I'm concerned that we're going to get blocked as we have other schools on the same IP address and I have no control what they do.

Any thoughts?
Dave Briccetti
Member

If you note the time of the offence, you might get the school district to look in their logs—if they have them—to see what computer was used and track down the student.

 

Or perhaps you could enable a mode for troublesome IPs where all “contributions” have to be moderated.

Amos Blanton
Member

Hi Dave - That's a good idea. Perhaps we could include the timestamp of the inappropriate comments in the message that is displayed when acccess is blocked. If the teacher who sees this information can connect with the IT person who has the logs, they might be able to locate the computer that was used to make the comments.

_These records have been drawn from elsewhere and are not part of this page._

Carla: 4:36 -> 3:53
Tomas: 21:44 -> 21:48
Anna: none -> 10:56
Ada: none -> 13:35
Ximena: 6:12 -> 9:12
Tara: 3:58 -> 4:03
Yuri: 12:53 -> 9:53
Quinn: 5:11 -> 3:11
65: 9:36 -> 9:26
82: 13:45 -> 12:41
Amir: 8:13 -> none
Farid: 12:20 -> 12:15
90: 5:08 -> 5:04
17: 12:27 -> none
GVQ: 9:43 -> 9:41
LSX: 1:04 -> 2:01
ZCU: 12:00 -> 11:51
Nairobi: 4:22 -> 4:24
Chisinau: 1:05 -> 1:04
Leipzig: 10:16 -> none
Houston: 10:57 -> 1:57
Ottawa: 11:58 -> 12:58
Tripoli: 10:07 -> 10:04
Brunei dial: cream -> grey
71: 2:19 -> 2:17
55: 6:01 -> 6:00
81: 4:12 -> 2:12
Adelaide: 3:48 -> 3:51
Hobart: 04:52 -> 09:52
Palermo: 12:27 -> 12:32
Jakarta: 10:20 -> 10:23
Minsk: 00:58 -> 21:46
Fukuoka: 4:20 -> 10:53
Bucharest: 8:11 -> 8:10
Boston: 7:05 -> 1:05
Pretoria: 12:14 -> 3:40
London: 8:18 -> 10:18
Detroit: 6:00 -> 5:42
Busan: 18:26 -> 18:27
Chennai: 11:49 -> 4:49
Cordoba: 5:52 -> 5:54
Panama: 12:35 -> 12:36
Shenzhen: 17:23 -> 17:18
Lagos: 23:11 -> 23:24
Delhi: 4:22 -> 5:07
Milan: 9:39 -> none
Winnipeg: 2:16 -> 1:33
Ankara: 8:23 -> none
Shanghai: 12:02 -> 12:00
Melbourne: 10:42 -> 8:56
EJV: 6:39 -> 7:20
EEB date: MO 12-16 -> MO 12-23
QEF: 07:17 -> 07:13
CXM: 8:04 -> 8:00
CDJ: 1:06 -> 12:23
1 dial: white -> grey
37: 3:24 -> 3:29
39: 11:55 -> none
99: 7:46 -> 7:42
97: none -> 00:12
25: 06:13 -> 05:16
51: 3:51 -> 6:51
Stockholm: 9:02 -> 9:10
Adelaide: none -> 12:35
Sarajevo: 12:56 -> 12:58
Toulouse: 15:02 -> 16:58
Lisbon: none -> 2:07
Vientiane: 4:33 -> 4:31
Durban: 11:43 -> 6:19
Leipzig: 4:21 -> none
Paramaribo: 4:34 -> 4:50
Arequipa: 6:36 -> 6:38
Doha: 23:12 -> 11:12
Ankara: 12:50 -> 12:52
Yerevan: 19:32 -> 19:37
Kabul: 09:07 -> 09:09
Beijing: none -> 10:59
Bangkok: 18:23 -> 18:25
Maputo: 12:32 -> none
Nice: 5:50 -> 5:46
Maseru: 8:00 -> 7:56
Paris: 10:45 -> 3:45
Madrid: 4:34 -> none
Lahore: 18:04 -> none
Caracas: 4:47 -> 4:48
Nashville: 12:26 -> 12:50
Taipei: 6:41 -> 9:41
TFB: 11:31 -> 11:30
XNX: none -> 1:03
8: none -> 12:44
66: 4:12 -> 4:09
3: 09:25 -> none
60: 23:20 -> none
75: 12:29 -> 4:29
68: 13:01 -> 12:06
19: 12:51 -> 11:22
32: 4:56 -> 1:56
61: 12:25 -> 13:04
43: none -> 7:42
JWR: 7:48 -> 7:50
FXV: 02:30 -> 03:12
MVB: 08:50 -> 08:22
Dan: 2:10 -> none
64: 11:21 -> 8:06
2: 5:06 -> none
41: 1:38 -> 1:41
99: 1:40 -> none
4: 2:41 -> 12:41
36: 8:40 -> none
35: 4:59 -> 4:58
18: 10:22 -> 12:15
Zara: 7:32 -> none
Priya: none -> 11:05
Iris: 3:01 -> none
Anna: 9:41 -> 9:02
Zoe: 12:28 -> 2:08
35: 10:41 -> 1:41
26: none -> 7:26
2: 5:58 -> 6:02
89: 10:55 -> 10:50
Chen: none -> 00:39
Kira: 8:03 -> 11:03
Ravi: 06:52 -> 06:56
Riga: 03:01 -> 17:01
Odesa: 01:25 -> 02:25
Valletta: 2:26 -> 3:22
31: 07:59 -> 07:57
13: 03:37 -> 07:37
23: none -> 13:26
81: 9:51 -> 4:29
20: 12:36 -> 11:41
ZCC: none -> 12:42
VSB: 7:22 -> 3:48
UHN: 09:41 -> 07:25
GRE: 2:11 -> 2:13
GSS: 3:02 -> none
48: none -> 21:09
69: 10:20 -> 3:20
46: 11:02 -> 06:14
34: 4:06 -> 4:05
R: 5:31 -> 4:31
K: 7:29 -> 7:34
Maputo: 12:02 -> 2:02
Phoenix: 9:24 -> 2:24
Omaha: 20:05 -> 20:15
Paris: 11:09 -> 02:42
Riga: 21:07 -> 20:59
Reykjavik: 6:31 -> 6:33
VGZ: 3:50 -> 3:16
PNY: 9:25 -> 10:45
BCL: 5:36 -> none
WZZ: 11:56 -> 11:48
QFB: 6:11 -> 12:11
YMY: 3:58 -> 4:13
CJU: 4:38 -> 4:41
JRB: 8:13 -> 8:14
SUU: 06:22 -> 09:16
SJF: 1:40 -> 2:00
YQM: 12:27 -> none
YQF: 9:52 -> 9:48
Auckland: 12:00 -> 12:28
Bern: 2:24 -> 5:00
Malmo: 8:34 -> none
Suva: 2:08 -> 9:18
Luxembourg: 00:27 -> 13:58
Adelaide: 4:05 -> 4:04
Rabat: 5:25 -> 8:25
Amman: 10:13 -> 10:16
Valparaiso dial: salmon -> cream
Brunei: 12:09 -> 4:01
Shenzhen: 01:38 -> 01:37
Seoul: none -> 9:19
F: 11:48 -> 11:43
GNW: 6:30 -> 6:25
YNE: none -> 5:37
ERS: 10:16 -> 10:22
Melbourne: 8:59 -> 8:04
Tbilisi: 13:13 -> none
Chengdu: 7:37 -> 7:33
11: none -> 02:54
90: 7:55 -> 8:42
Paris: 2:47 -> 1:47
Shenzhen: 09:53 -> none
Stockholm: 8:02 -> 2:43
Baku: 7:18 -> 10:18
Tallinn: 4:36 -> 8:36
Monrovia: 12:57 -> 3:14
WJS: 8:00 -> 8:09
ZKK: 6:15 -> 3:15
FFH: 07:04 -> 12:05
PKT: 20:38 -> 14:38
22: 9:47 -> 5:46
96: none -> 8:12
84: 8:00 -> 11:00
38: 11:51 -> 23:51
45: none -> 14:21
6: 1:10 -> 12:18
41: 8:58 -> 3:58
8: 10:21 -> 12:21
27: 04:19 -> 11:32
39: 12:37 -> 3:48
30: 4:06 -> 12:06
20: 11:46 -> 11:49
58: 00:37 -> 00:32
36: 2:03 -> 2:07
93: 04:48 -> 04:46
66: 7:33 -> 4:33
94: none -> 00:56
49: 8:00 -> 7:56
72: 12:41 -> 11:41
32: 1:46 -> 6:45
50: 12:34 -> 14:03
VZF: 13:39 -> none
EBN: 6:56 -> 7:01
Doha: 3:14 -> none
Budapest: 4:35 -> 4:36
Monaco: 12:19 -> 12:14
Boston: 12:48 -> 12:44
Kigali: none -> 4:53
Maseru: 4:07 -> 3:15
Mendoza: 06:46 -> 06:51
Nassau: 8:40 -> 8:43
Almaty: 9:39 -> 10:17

Changing a school to 'highly moderated' mode or some kind of probationary status might help solve the problem as well. Unfortunately, this would be a very energy intensive process.  We've considered the possibility of giving teachers a different status on the website, and ccing reports of inappropriate content by associatied student accounts to them. But teachers are often quite busy! So we're not sure if that would be a good solution.

Amos Blanton
Member

Thanks for the ideas, Greg! Adding a cookie might be a good way of at least temporarily disabling access from a single computer - as long as the user doesn't know how to clear their cache. We may have to consider that for the future.

Greg Leppert
Member

 Hey Amos, sounds like a head scratcher. First of all, assuming you have easy access to your IP logs, you can continue to block IP addresses that are only utilized by a single user. It's not an ideal solution to begin with but it's not out of the question. In the event that a problem user is utilizing an IP address shared among many Scratch members, you might consider waiting to inform the user that their account has been suspended until they attempt to login. At that point you can set a cookie on the machine that, when present, prevents the registration of new accounts and/or the use of existing accounts from that specific machine. This could be a traditional browser cookie or an Adobe Flash based cookie. A Flash cookie is going to be browser agnostic and a little more difficult to delete, if only because a lot of users don't know about them, but obviously requires the Flash plugin to be installed. It's not a bullet proof solution and it might prevent subsequent students on the same machine from being able to use Scratch until the cookie is deleted or expired but it's better than blocking an entire school and it might be enough to deter or stem repeated abuse.